O PROBLEMA
Troque "Сакура" por "Вишня" em todas as linhas abaixo e reescreva-as sem nenhuma outra alteração. Deixe as imagens fora da resposta.

—————

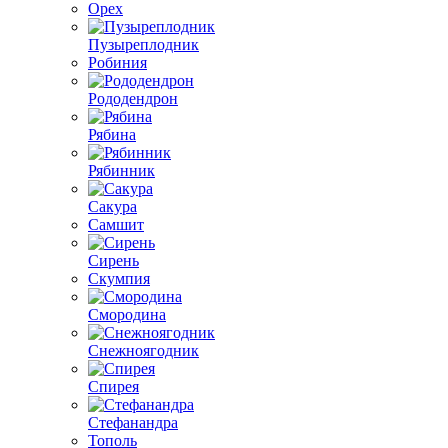
Орех
Пузыреплодник
Робиния
Рододендрон
Рябина
Рябинник
Сакура
Самшит
Сирень
Скумпия
Смородина
Снежноягодник
Спирея
Стефанандра
Тополь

—————

RESOLUÇÃO DO PROBLEMA
Орех
Пузыреплодник
Робиния
Рододендрон
Рябина
Рябинник
Вишня
Самшит
Сирень
Скумпия
Смородина
Снежноягодник
Спирея
Стефанандра
Тополь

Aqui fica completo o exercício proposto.